Marché Jean-Talon, one of Montreal’s four indoor markets. It stretches a block further down, and has wings almost as long on the left and right sides of this photo.

I’d never been to Montreal before Friday, and while I certainly expected all the snow, the city offers more than I’d ever expected. It’s a big, diverse, cosmopolitan city with amazing public transport and bike lanes everywhere, and its Frederick Olmstead-designed Parc du Mont-Royal in the middle of the city is an incredible treasure, teeming with people hiking, skating, and skiing, even in the snow squalls we endured as we hiked across the park.

There’s a lot of Quebecois stereotypes – and I’m here to tell you some are true. Referred by a Montrealer to Chez Claudette for poutine, we found a dingey diner, staffed by a pair of rough French-speakers wearing rolled up knit hats. In the neighborhoods they understand your English, but speak French back to you – quickly.

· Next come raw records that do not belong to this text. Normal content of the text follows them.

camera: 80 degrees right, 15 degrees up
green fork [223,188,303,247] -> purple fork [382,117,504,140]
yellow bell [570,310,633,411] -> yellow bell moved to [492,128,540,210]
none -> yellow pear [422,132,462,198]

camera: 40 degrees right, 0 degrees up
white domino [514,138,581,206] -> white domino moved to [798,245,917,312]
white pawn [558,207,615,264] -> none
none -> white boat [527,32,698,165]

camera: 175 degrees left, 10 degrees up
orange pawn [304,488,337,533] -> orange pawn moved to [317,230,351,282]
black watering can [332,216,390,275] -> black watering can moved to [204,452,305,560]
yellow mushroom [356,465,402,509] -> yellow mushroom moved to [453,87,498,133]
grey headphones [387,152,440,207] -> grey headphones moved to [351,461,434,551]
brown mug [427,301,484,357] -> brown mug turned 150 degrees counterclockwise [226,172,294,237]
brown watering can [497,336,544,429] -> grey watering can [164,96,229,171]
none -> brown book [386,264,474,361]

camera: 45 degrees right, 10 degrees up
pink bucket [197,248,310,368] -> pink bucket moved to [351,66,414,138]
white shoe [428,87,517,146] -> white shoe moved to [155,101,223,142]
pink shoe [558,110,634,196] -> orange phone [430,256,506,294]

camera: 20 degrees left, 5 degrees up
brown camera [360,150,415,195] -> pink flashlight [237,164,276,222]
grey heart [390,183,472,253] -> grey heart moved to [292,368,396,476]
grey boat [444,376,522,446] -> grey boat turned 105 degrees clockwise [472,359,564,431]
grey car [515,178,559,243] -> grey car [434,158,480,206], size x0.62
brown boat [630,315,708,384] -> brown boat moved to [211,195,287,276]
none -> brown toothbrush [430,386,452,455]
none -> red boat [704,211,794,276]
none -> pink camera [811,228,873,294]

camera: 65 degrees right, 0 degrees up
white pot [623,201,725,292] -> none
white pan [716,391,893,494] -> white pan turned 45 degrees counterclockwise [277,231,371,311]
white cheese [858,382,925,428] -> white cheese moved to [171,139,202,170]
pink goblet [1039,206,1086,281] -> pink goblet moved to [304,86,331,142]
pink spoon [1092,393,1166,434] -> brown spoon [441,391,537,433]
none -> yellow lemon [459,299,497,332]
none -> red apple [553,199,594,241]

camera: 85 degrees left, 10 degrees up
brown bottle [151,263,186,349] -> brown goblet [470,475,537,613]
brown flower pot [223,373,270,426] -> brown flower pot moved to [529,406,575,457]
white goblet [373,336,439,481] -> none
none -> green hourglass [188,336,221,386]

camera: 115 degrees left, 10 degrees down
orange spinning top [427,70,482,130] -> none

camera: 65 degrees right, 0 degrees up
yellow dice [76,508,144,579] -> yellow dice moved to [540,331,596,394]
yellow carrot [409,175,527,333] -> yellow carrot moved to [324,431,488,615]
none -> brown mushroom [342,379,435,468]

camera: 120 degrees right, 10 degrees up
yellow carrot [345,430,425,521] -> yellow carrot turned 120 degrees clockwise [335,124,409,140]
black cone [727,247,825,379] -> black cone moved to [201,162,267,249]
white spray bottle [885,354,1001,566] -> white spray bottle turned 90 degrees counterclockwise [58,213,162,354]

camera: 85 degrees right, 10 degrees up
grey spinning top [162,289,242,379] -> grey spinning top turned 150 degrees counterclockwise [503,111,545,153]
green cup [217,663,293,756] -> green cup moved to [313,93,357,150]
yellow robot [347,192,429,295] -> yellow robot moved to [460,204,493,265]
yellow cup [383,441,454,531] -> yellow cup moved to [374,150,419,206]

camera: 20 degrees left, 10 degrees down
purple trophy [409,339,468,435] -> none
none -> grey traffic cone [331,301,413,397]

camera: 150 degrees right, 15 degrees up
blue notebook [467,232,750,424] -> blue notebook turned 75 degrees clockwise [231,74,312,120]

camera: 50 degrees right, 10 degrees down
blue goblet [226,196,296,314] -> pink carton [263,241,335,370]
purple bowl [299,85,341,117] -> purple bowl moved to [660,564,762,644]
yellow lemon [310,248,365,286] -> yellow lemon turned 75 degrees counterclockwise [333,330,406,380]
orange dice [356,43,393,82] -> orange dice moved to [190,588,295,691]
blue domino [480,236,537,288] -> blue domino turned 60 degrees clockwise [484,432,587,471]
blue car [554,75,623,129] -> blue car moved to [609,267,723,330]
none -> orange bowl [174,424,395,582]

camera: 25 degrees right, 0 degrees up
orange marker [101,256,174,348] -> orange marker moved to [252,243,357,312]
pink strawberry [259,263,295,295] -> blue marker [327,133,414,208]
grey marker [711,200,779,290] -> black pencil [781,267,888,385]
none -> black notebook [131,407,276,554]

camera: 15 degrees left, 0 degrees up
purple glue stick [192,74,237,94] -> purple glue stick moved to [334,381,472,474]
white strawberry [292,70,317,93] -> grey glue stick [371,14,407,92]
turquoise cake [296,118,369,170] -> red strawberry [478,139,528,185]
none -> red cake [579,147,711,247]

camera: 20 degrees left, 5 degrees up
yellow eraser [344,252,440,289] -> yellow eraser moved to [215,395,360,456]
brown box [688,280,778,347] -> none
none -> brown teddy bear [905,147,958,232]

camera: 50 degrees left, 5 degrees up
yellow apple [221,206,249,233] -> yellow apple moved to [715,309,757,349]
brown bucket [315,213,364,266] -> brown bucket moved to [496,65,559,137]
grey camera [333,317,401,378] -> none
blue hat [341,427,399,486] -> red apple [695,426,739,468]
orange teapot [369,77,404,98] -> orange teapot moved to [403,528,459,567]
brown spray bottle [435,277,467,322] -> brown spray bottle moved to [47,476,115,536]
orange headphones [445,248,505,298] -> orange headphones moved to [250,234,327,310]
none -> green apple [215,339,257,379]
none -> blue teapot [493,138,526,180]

And yeah, the snow is everywhere.

But the snow! I know Chicago has a reputation for snow, but it’s nothing like it is here. And the locals take full advantage. I saw one guy skiing on a sidewalk while walking his dog. The Metro (like in Paris, it’s the subway) has a sign reminding riders to carry their sharp skates in a bag. And it seems everywhere you turn, someone’s pulling a toddler along the sidewalk on a sled.

People lean into winter here. Even in blizzard conditions the sidewalks far from downtown are crowded with pedestrians. Lots of snow pants and everyone has a thick coat and good boots. Fashion is nothing next to warmth.

And although I’m from the city with the broad shoulders, I’m stunned at the quality of the infrastructure. On a Sunday, we noticed the Metro ran a train every seven minutes. Clean and fast, it emptied out onto well-shoveled sidewalks with cleared, protected bike paths. From one station we walked a couple blocks to the city’s largest (of four) indoor markets, Marché Jean-Talon, a building occupying a full city block, full of food stalls selling staples, from meat and fish, to eggs, herbs, cheese, and vegetables. Oh yes, and crepes. Operated by the city, it had an underground parking lot, but most shoppers seemed to walk in, and some even biked through the snow.

Founded in 1642, Montreal has a massive Old Montreal quarter, covering dozens of blocks of cobblestone streets, with stone buildings riddled with cafes and boulangeries – and yes an IGA grocery store for the locals. The city also has one of North America’s biggest Jewish populations, with their own, special bagels. Chewier, sweeter, and smaller than New York bagels, they’re more snackable and somehow more civilized than the kinds we eat in the States. You can just grab one or two and eat it plain or slathered with cream cheese as a perfect snack, rather than the toasted battleship we’re more familiar with. 

OK. My love letter to Montreal c’est fini. Please visit, if you haven’t. And if you have, consider coming in the winter to skate in the park and ski on the sidewalks.